でも50代なら、もう少しで年金受給年齢が見えてきます。年金受給時期まで資金を保ち、かつ年金受給後の不足額を補うことができれば、今まで早期リタイアは無理だと思っていた人でも可能性が出てきます。

それを調べる方法は、「ゴールから逆算」をする次の5ステップです。

【早期リタイアを検討する5ステップ】
(1)年金額を確認する
(2)引退後の生活費を予想する
(3)年金受給後の不足額をまかなえる金額を4%ルールで計算する
(4)FIREしたい年齢から、年金受給まで保てる金額を計算する
(5)FIRE時の目標額を達成する運用計画

(1)年金額を確認する
年金のシミュレーションをするのに便利なのが日本年金機構の「ねんきんネット」です。パソコンやスマートフォンから自分の最新の年金情報を確認できるサービスです。確認するだけなら毎年誕生月に届く「ねんきん定期便」でもいいですが、「ねんきんネット」ではさまざまなシミュレーションが可能です。

「年金見込額試算」を使えば、年金を受け取りながら働き続けた場合や、会社員を途中で辞めてそれ以降は国民年金だけを払い続けた場合、厚生年金の受給額がどれだけ減るかなども試算できます。いろいろな条件でシミュレーションしてみると発見があります。

(2)引退後の生活費を予想する
引退後の生活費は現役時代の70%程度とよく言われます。もちろん人によって異なるので、自分の生活スタイルを予想する必要があります。

(3)年金受給後の不足額をまかなえる金額を4%ルールで計算する
(2)から(1)を引き、不足額を計算します。ここで4%ルールを活用します。月5万円の不足なら、年間で60万円。25倍の1500万円があれば、運用をしながら不足分をまかなえます。ただし、これには投資リターンが4%という前提があることに注意しなければなりません。自分で設定したポートフォリオの予想リターンがすべて4%とは限りませんよね。リタイア済みならば、安定を求めてリターン3%ほどの安全性の高いポートフォリオを組んでいる可能性もあるはずです。

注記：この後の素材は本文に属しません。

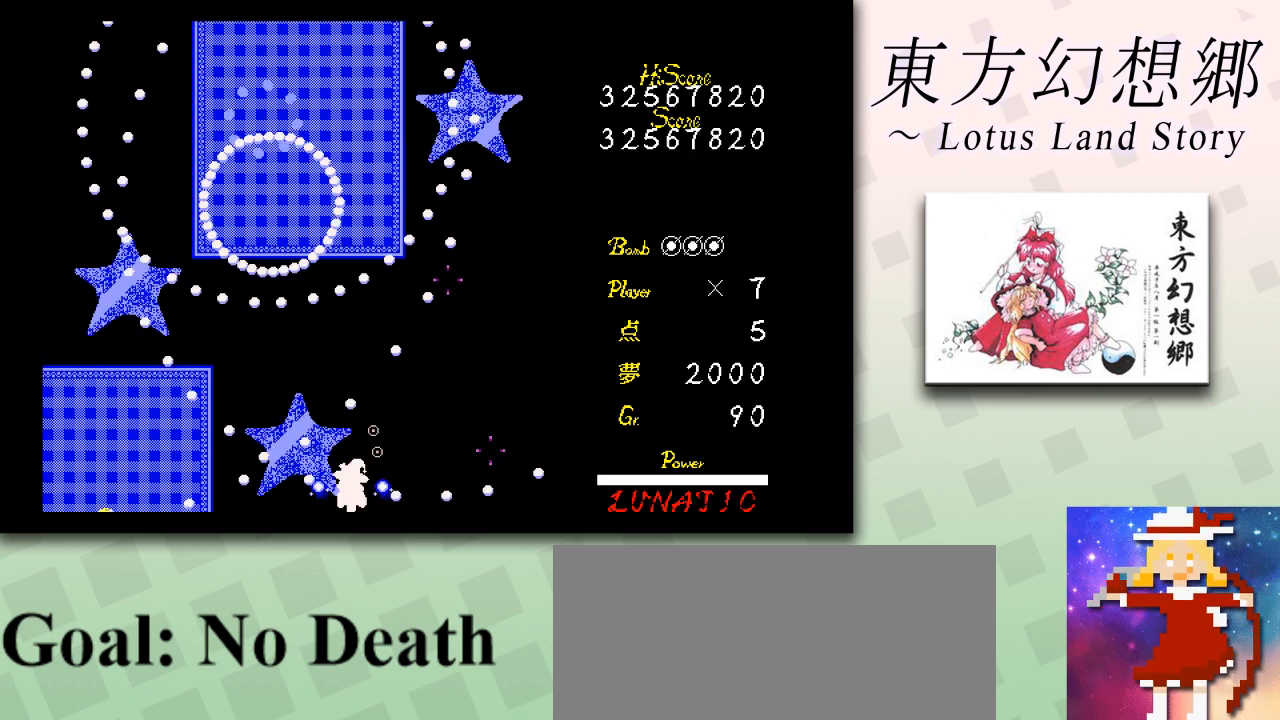
{"keys": [], "events": [[125, "right", "up"], [167, "left", "down"], [209, "up", "up"], [334, "left", "up"], [501, "shift", "up"]]}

そのときは「年金現価係数」も参考にできます。ファイナンシャル・プランナーの資格の勉強をすると必ず出てくるものです。これは、「年利○%で複利運用しながら毎年○万円ずつ取り崩すとしたら、最初にいくらあればいいか」を計算するための指標です。

(4)FIREしたい年齢から、年金受給まで資金を保てる金額を計算する
Excelには、「PMT関数」というものがあります。一定利率の支払いが定期的におこなわれる場合の、ローンの定期支払額を算出する財務関数です。この関数を使うと、何%で運用しながら毎月いくらを取り崩すと、現在価値いくらのお金がいくらまで減るか、といった計算ができます。

PMT関数とは

(5)FIRE時の目標額を達成する運用計画
(4)で、いくらあれば取り崩しながら年金受給まで資産を保てるかを計算できました。最後に、FIRE時の目標額を達成する運用計画を立てます。年利何%の期待リターンが必要かを調べます。金融庁の「資産運用シミュレーション」などを使えば、目標金額のために利回りいくらでいくら積み立てればよいかがわかります。

以上が、ゴールから逆算をするプチFIRE計画の5ステップです。年齢に応じて、より現実味のある計画を立てる方法です。補足になりますが、市況に応じて「現金ポケット(市況が悪いときに元本を毀損させないための生活資金)」を利用するための余力はあったほうがいいでしょう。